Skelton doesn’t like

Then there’s the political angle. The Legislature and Brown obviously are cooking up this reform, to be passed on the very last day of the Legislature’s session, as a talking point for their campaign to pass Proposition 30, his $8.5 billion tax increase on the November ballot. Here’s Skelton:

“SACRAMENTO — What Gov. Jerry Brown said recently about his proposed tax hike was complete balderdash.
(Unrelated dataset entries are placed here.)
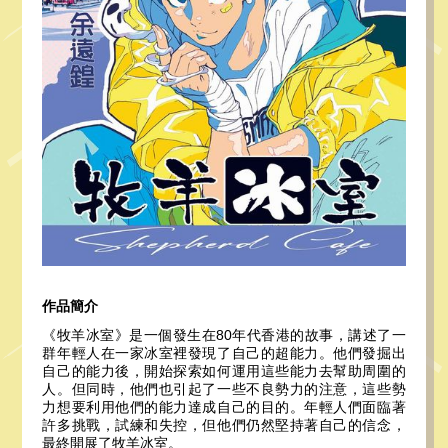
作品簡介
《牧羊冰室》是一個發生在80年代香港的故事，講述了一
群年輕人在一家冰室裡發現了自己的超能力。他們發掘出
自己的能力後，開始探索如何運用這些能力去幫助周圍的
人。但同時，他們也引起了一些不良勢力的注意，這些勢
力想要利用他們的能力達成自己的目的。年輕人們面臨著
許多挑戰，試練和失控，但他們仍然堅持著自己的信念，
最終開展了牧羊冰室。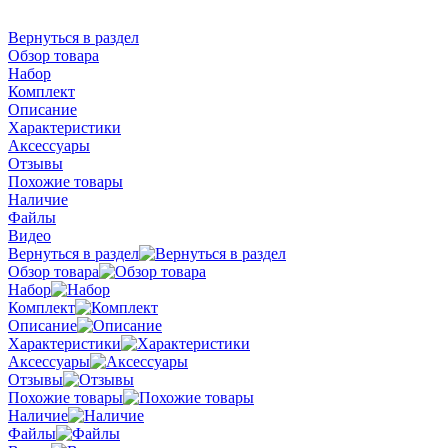
Вернуться в раздел
Обзор товара
Набор
Комплект
Описание
Характеристики
Аксессуары
Отзывы
Похожие товары
Наличие
Файлы
Видео
Вернуться в раздел
Обзор товара
Набор
Комплект
Описание
Характеристики
Аксессуары
Отзывы
Похожие товары
Наличие
Файлы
And I’m betting he was the first to know it….

“The wily old politician proved that his comment was hogwash Tuesday when he flew to Los Angeles, the state’s biggest media market, to trumpet a new legislative compromise aimed at controlling public pension costs.

“Brown had proclaimed that his soak-the-rich tax initiative on the November ballot was not about pensions or scandals or anything else except forcing the wealthy to pay more to avoid draconian cuts in education funding.”This is what the testy governor told pesky reporters Aug. 15 as he kicked off his campaign for Proposition 30, which would raise the sales tax slightly for everyone and the income tax sharply for individuals making more than $250,000 and couples earning over $500,000:

“This is not about any other issue. It’s not about the environment, it’s not about pensions, it’s not about parks. It’s about one simple question: Shall those who’ve been blessed beyond imagination give back 1 or 2 or 3 percent for the next seven years, or shall we take billions out of our schools and colleges to the detriment of the kids.”

“OK, technically, he’s correct. On paper. From a policy standpoint.

“But from a political perspective and looking into the minds of many voters, the question is about much more. It’s about whether they should send Sacramento more tax money.”

That’s exactly right. All government money is fungible. If Brown can get his tax increase passed and spends the money on education, then other money that would have gone to education can be spent on something else — like pensions.

Conversely, if Prop. 30 loses, then he has to cut more spending. Parents will holler about cuts in education, so those cuts won’t be as deep as advertised — and cuts then will be made in other areas, including perhaps pensions.

CalPERS likes

Finally, if CalPERS likes a reform, you know it didn’t go far enough. It said in a statement:

“CalPERS believes that the proposal includes significant changes that will help to protect and ensure the sustainability of the retirement fund, reduce abuse and add protections, ease administration, and moderate pension costs over time….

“It is important to note that public employees have already made significant concessions over the last few years.”

Well, isn’t that special.

CalPERS continued:

“Through collective bargaining agreements, most State employees are now paying 2 to 4 percent more from their paychecks toward pensions for a total of 8 to 11 percent of their compensation and thus saving the State nearly $400 million annually. The Committee’s proposals would return the benefit levels for all new public employees in California to pre-SB 400 levels from 1999.”

That’s doubtful. SB 400 was one of the pension-spiking bills that drove the state off the bankruptcy cliff. There’s no way the public-employee unions, which control the Democrats in the Legislature, would allow anything but cosmetic reforms. And, once the election passes in a little over two months, the next Legislature could reverse anything passed on Friday.

Now, with this week’s “reforms” so pathetic, there’s nothing to keep the state’s fiscal Cadillac from crashing on the rocks below.